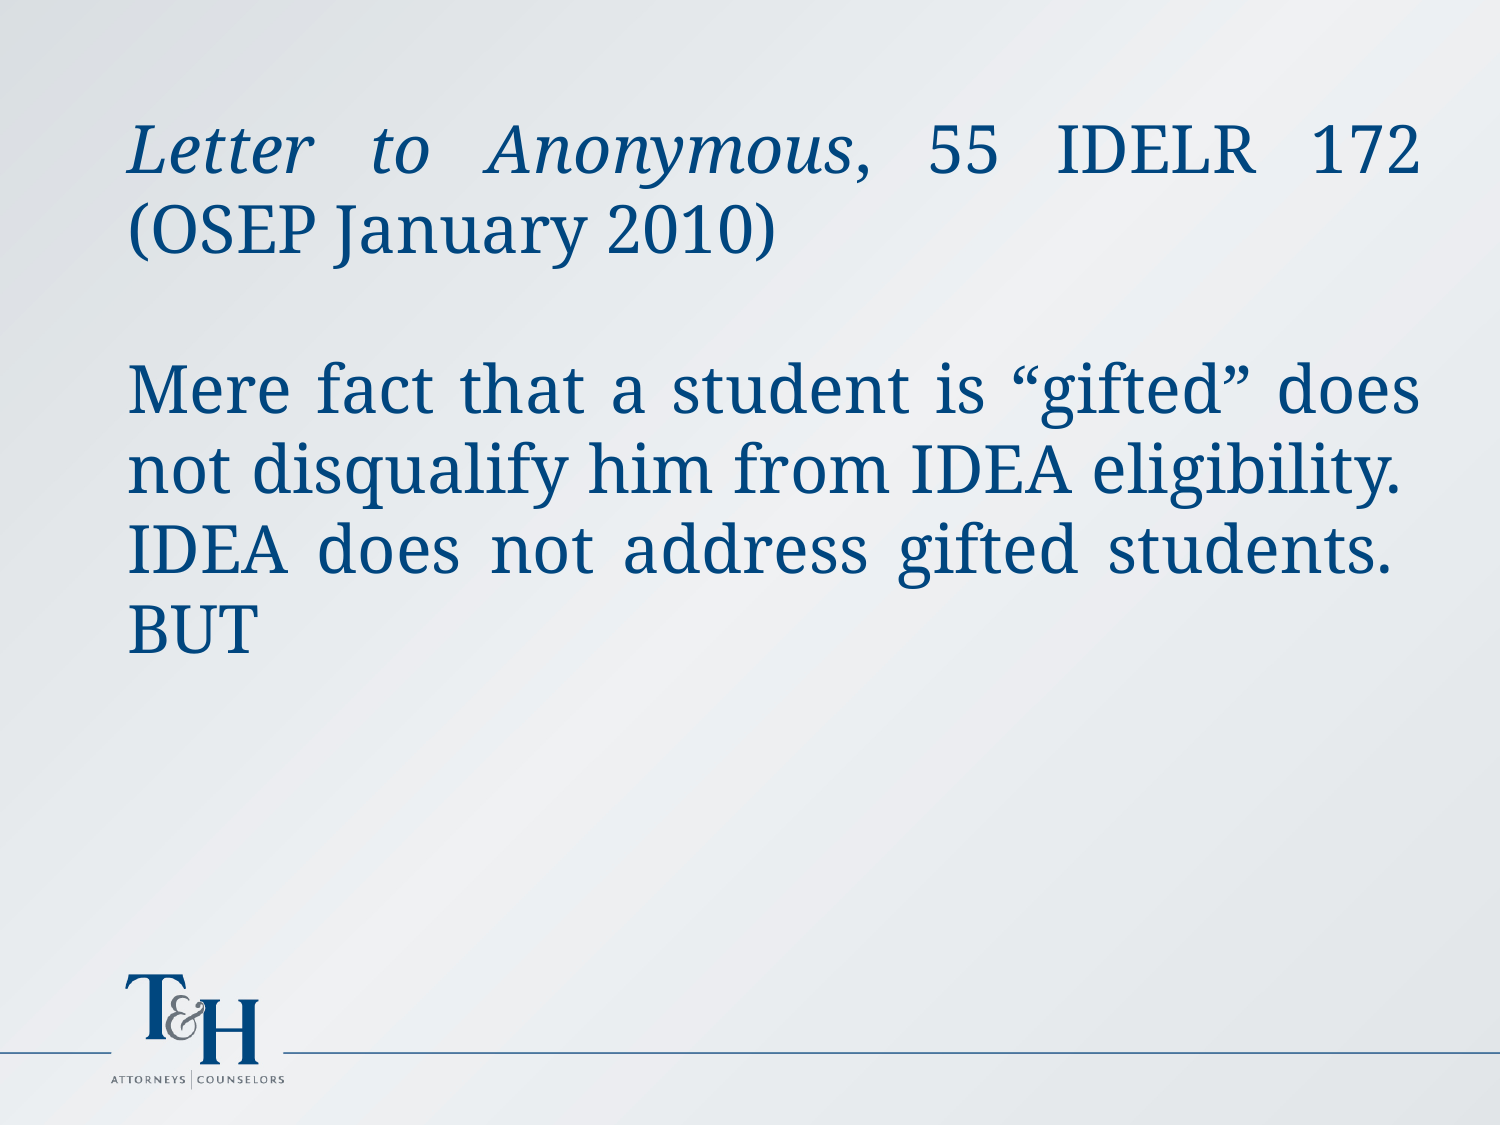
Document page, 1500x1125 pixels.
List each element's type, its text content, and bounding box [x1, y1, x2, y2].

text_box Letter to Anonymous, 55 IDELR 172 (OSEP January 2010) Mere fact that a student is “gifted” does not disqualify him from IDEA eligibility. IDEA does not address gifted students. BUT [112, 99, 1438, 675]
picture [0, 0, 1500, 1125]
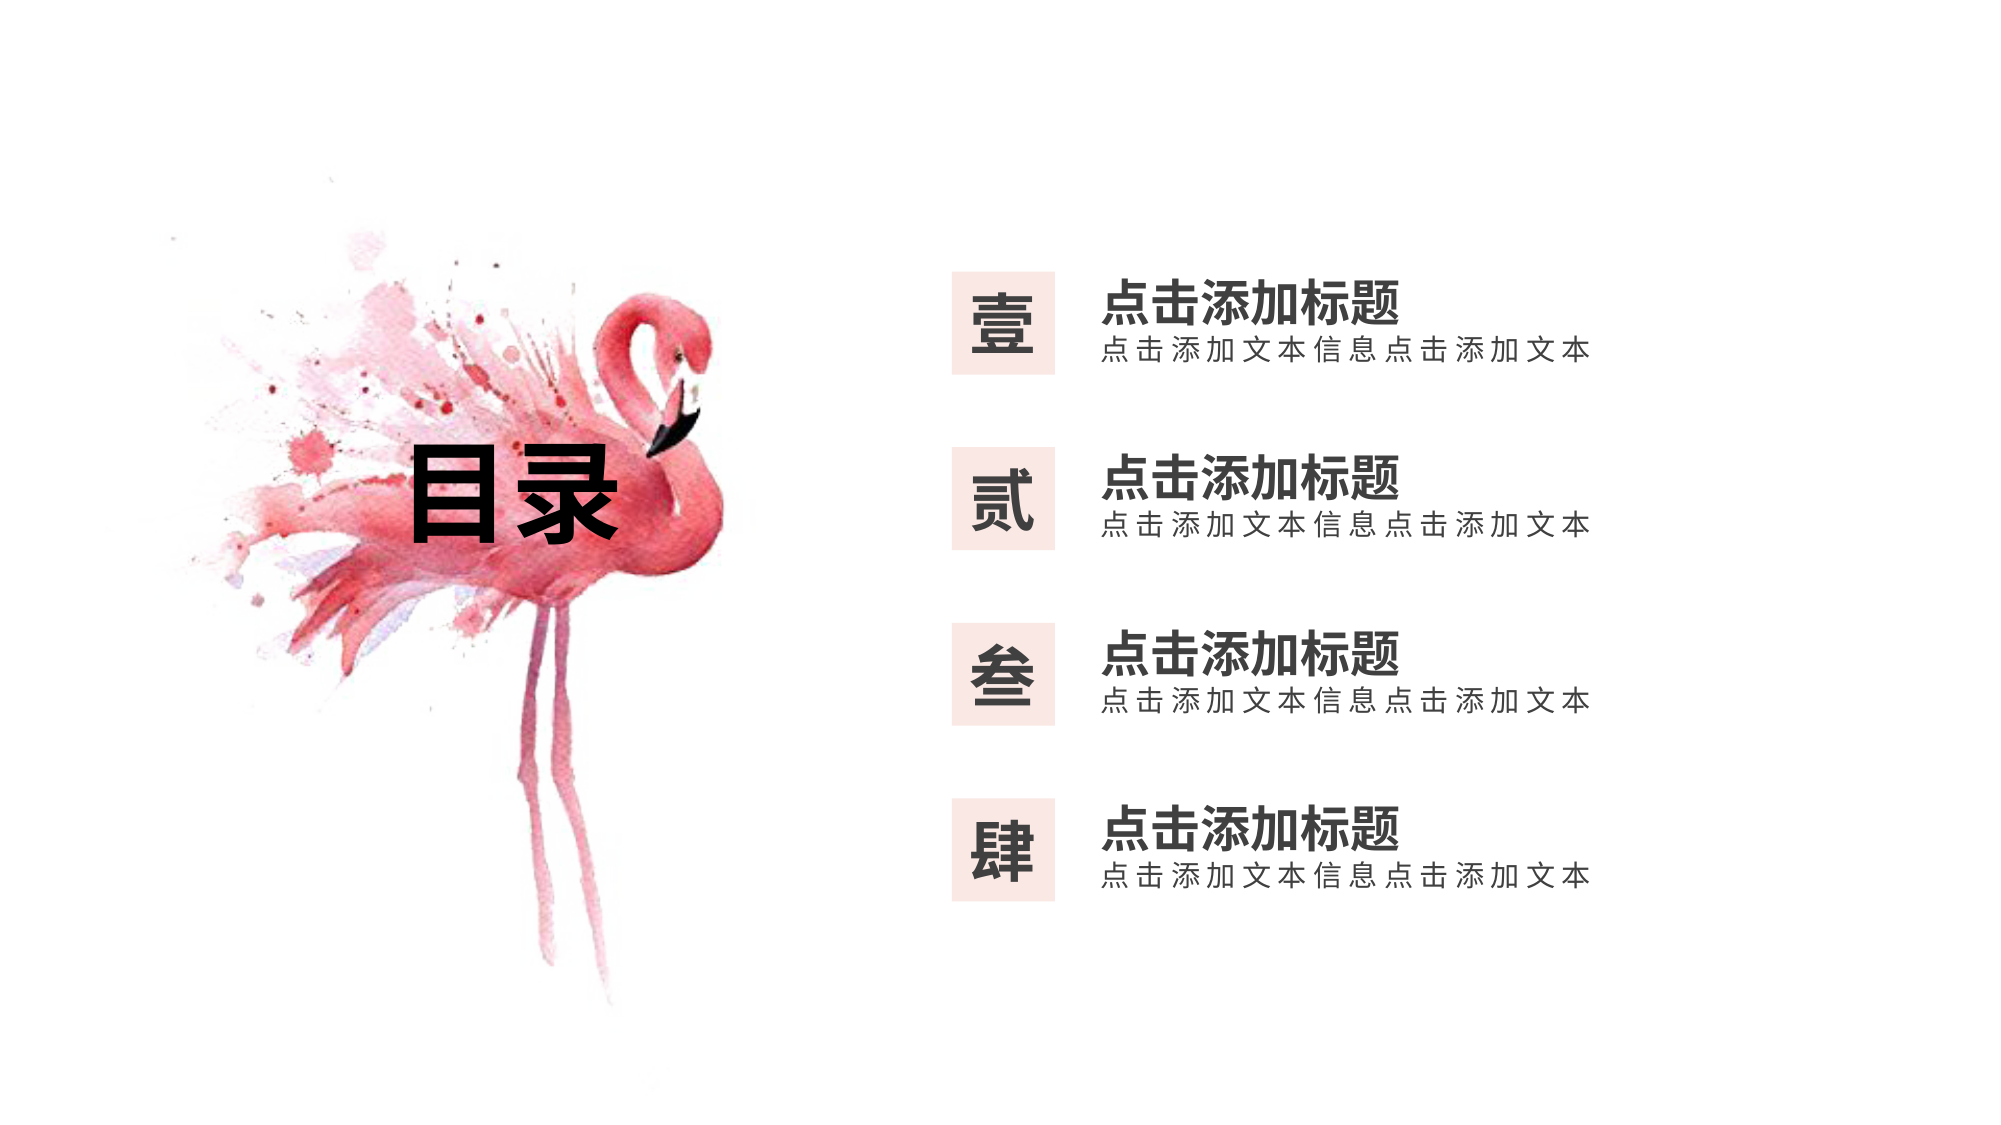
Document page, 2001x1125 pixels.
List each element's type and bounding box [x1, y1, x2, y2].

text_box [951, 439, 1660, 551]
picture [88, 100, 893, 1125]
text_box [951, 263, 1660, 375]
text_box [951, 614, 1660, 726]
text_box [951, 790, 1660, 902]
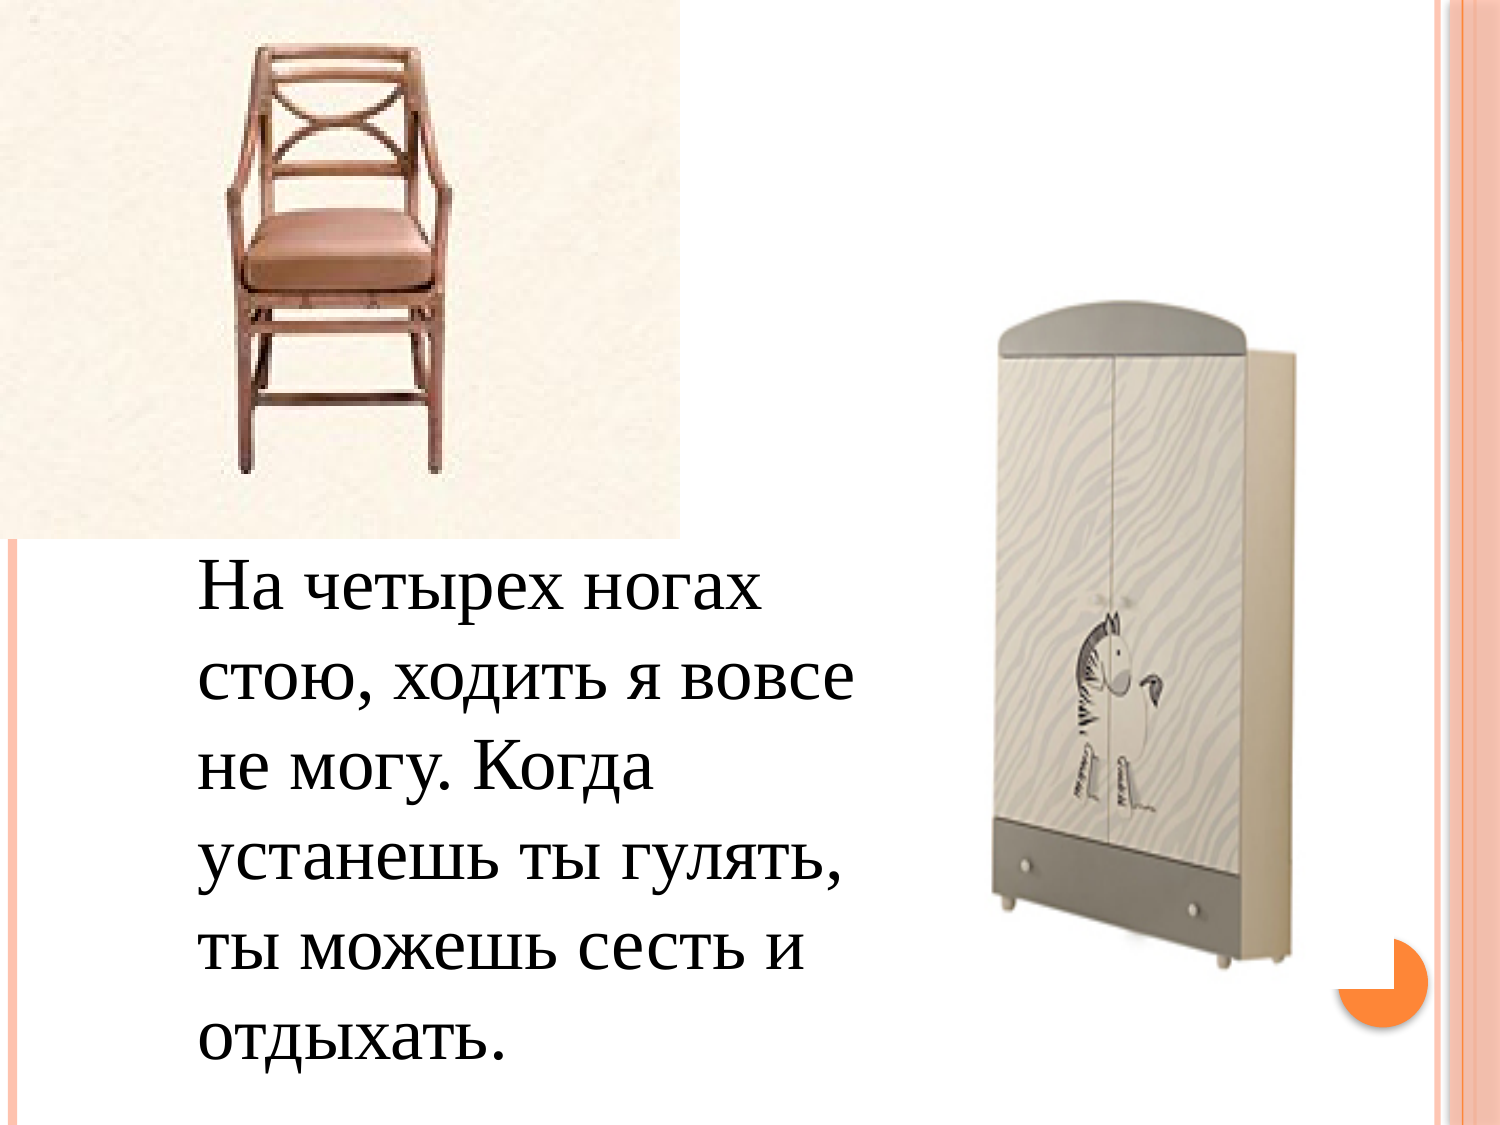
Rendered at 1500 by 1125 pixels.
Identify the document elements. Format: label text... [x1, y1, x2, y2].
———
What the task asks: All lines above with the word "pixels" need to be reported.

Output for this task:
Document page, 1500x1125 pixels.
Document page, 2001x1125 pixels.
Rendered at 1500 by 1125 pixels.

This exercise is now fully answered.